Stored items from a collection

┄┄┄┄┄┄

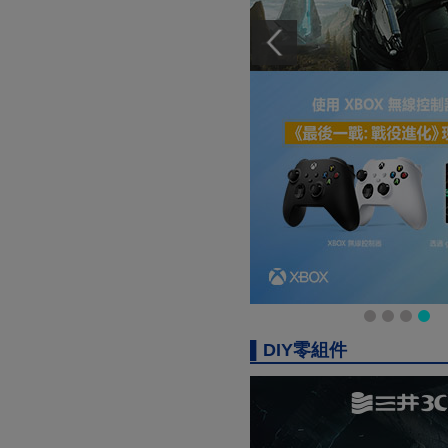
▌DIY零組件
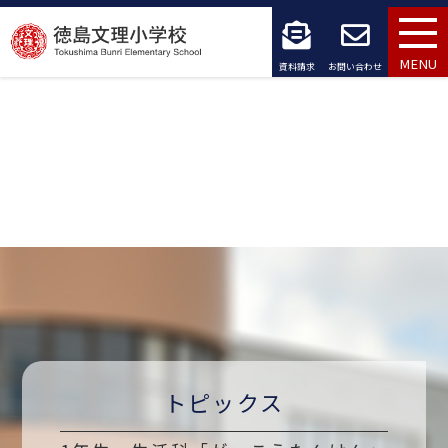
コ
ン
MENU
資料請求
お問い合わせ
テ
ン
ツ
へ
ス
キ
ッ
プ
トピックス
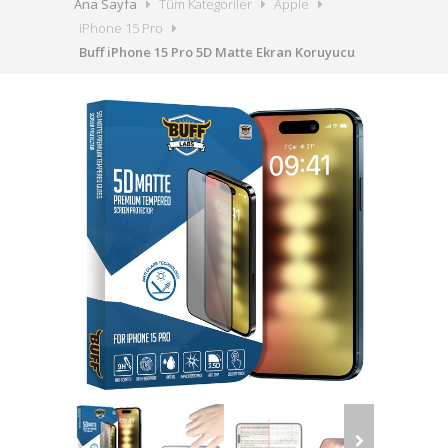
Ana Sayfa
Tüm Kategoriler
Apple
iPhone 15 Pro
Buff iPhone 15 Pro 5D Matte Ekran Koruyucu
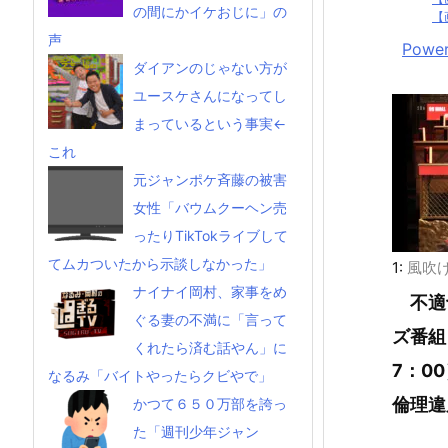
の間にかイケおじに」の
【
声
Power
ダイアンのじゃない方が
ユースケさんになってし
まっているという事実←
これ
元ジャンポケ斉藤の被害
女性「バウムクーヘン売
ったりTikTokライブして
てムカついたから示談しなかった」
1:
風吹
ナイナイ岡村、家事をめ
不適
ぐる妻の不満に「言って
ズ番組
くれたら済む話やん」に
7：0
なるみ「バイトやったらクビやで」
倫理違
かつて６５０万部を誇っ
た「週刊少年ジャン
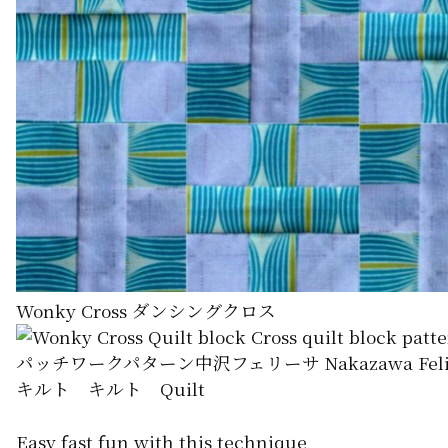
Wonky Cross ダンシングクロス
Easy fast fun with this technique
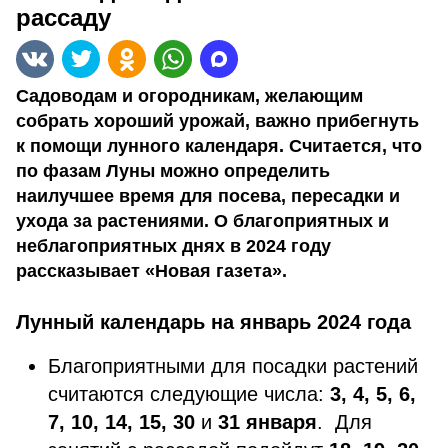
рассаду
Садоводам и огородникам, желающим
собрать хороший урожай, важно прибегнуть
к помощи лунного календаря. Считается, что
по фазам Луны можно определить
наилучшее время для посева, пересадки и
ухода за растениями. О благоприятных и
неблагоприятных днях в 2024 году
рассказывает «Новая газета».
Лунный календарь на январь 2024 года
Благоприятными для посадки растений
считаются следующие числа:
3, 4, 5, 6,
7, 10, 14, 15, 30
и
31
января
. Для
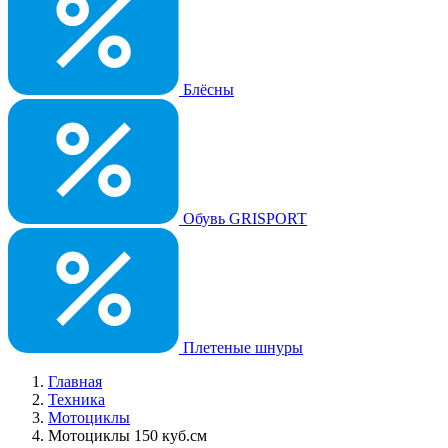
Блёсны
Обувь GRISPORT
Плетеные шнуры
Главная
Техника
Мотоциклы
Мотоциклы 150 куб.см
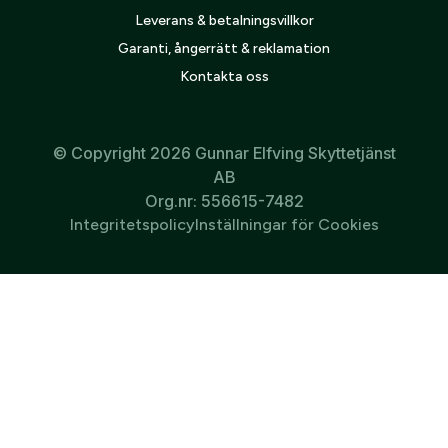
Ölglas med djurmotiv
Paracord Olive
Leverans & betalningsvillkor
459
kr
99
kr
Garanti, ångerrätt & reklamation
Kontakta oss
1
2
Nästa
© Copyright 2026 Gunnar Elfving Skyttetjänst
AB
Org.nr: 556615-7482
Integritetspolicy
Inställningar för Cookies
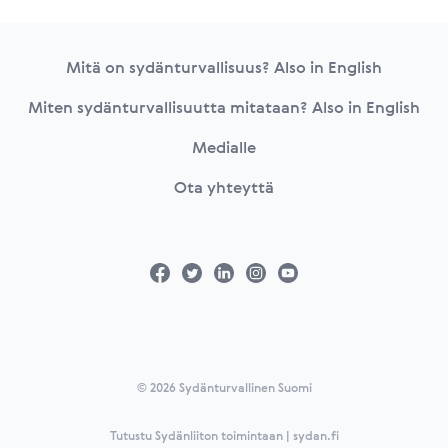
Footer
Mitä on sydänturvallisuus? Also in English
Miten sydänturvallisuutta mitataan? Also in English
Medialle
Ota yhteyttä
© 2026 Sydänturvallinen Suomi
Tutustu Sydänliiton toimintaan | sydan.fi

┄┄┄┄┄┄

INSTRUCTIONS FOR THE TASK. Leave every picture out and write out, word for word, the lines from the one that contains "7, 10, 14, 15, 30" through the last line of the records.

TASK RESULT.
7, 10, 14, 15, 30
и
31
января
. Для
Блёсны
Обувь GRISPORT
Плетеные шнуры
Главная
Техника
Мотоциклы
Мотоциклы 150 куб.см
Ölglas med djurmotiv
Paracord Olive
Leverans & betalningsvillkor
459
kr
99
kr
Garanti, ångerrätt & reklamation
Kontakta oss
1
2
Nästa
© Copyright 2026 Gunnar Elfving Skyttetjänst
AB
Org.nr: 556615-7482
Integritetspolicy
Inställningar för Cookies
Footer
Mitä on sydänturvallisuus? Also in English
Miten sydänturvallisuutta mitataan? Also in English
Medialle
Ota yhteyttä
© 2026 Sydänturvallinen Suomi
Tutustu Sydänliiton toimintaan | sydan.fi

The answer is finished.